- _Exercise description_
Write everything in the records from the line containing "scientific name: Esacus magnirostris" down to the line containing "family: Lycaenidae", both included, as a JSON list of strings with one string per line and blank lines omitted.

- _Extracted entries_
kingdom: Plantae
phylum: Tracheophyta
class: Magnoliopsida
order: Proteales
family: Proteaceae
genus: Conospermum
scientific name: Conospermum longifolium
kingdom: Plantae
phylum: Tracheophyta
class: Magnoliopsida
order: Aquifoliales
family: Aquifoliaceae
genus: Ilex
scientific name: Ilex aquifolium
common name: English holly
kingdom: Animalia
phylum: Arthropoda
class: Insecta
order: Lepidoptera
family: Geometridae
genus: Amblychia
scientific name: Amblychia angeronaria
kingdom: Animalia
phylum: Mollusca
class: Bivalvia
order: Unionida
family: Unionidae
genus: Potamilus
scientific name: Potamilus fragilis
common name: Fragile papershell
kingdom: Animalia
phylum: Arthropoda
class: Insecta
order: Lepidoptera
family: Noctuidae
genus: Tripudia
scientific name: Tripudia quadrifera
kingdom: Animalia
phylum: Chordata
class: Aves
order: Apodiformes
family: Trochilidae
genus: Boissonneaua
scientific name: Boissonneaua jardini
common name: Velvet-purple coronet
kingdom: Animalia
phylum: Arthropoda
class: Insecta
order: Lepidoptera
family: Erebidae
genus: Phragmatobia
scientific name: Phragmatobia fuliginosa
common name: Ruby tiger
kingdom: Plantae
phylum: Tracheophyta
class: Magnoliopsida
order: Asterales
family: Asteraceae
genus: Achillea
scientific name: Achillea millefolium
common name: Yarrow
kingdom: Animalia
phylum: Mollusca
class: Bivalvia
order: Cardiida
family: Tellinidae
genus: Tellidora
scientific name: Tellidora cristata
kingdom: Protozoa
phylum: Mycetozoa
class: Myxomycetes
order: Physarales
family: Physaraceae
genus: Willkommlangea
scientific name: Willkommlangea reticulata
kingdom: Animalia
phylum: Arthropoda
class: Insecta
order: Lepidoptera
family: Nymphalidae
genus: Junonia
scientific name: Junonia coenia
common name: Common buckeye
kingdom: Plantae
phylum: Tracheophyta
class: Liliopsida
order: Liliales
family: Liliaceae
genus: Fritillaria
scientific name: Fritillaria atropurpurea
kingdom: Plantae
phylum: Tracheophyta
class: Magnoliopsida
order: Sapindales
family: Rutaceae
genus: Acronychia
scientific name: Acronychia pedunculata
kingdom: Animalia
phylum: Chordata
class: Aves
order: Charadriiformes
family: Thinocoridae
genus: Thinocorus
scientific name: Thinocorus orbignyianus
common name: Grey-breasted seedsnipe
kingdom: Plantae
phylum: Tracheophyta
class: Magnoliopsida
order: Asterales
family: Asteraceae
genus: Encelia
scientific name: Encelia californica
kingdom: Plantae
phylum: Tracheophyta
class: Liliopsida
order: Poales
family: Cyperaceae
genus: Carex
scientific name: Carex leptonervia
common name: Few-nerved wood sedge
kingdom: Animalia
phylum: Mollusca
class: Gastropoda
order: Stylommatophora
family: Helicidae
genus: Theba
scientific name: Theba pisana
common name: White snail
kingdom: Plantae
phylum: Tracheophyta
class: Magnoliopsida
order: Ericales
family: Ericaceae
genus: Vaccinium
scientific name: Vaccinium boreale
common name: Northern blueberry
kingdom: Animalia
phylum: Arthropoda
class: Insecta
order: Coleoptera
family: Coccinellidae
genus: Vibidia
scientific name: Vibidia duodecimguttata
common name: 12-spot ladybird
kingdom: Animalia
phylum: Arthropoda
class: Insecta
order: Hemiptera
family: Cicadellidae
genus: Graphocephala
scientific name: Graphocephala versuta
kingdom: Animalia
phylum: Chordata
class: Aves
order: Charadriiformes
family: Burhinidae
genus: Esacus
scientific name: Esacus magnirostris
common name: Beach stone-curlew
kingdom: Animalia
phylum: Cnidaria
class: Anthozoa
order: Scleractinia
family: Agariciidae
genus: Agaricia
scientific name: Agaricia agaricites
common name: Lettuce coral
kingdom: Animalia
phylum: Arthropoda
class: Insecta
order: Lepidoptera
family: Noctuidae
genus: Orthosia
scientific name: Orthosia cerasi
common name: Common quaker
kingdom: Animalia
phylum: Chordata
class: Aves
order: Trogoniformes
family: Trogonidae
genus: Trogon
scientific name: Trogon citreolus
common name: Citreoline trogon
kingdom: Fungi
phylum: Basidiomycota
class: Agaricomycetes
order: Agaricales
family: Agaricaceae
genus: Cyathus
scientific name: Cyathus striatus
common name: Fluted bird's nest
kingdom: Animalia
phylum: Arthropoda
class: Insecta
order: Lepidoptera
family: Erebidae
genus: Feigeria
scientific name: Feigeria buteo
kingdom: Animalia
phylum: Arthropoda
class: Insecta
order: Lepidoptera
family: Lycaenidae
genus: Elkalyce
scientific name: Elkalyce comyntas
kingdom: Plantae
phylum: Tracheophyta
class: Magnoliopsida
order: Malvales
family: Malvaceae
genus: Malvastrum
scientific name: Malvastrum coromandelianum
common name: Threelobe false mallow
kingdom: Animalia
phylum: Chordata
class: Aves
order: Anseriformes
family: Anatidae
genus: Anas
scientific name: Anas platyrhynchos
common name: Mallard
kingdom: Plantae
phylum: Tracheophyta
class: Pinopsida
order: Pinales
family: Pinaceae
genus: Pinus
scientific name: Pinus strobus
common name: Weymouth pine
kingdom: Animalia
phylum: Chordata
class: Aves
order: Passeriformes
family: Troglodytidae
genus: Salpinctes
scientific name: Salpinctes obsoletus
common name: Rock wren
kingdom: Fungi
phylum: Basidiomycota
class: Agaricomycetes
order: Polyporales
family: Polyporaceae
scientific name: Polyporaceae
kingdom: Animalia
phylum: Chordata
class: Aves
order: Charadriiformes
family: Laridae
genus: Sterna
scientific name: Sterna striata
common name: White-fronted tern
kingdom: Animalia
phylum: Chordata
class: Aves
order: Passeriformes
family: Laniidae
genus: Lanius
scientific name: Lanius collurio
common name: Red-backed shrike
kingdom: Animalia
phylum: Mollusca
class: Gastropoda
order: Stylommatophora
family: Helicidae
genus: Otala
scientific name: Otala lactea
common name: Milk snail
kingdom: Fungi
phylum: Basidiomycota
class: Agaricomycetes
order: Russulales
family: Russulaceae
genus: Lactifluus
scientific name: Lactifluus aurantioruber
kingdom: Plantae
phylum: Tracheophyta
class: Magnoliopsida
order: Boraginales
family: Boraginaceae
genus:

- _The output_
[
  "scientific name: Esacus magnirostris",
  "common name: Beach stone-curlew",
  "kingdom: Animalia",
  "phylum: Cnidaria",
  "class: Anthozoa",
  "order: Scleractinia",
  "family: Agariciidae",
  "genus: Agaricia",
  "scientific name: Agaricia agaricites",
  "common name: Lettuce coral",
  "kingdom: Animalia",
  "phylum: Arthropoda",
  "class: Insecta",
  "order: Lepidoptera",
  "family: Noctuidae",
  "genus: Orthosia",
  "scientific name: Orthosia cerasi",
  "common name: Common quaker",
  "kingdom: Animalia",
  "phylum: Chordata",
  "class: Aves",
  "order: Trogoniformes",
  "family: Trogonidae",
  "genus: Trogon",
  "scientific name: Trogon citreolus",
  "common name: Citreoline trogon",
  "kingdom: Fungi",
  "phylum: Basidiomycota",
  "class: Agaricomycetes",
  "order: Agaricales",
  "family: Agaricaceae",
  "genus: Cyathus",
  "scientific name: Cyathus striatus",
  "common name: Fluted bird's nest",
  "kingdom: Animalia",
  "phylum: Arthropoda",
  "class: Insecta",
  "order: Lepidoptera",
  "family: Erebidae",
  "genus: Feigeria",
  "scientific name: Feigeria buteo",
  "kingdom: Animalia",
  "phylum: Arthropoda",
  "class: Insecta",
  "order: Lepidoptera",
  "family: Lycaenidae"
]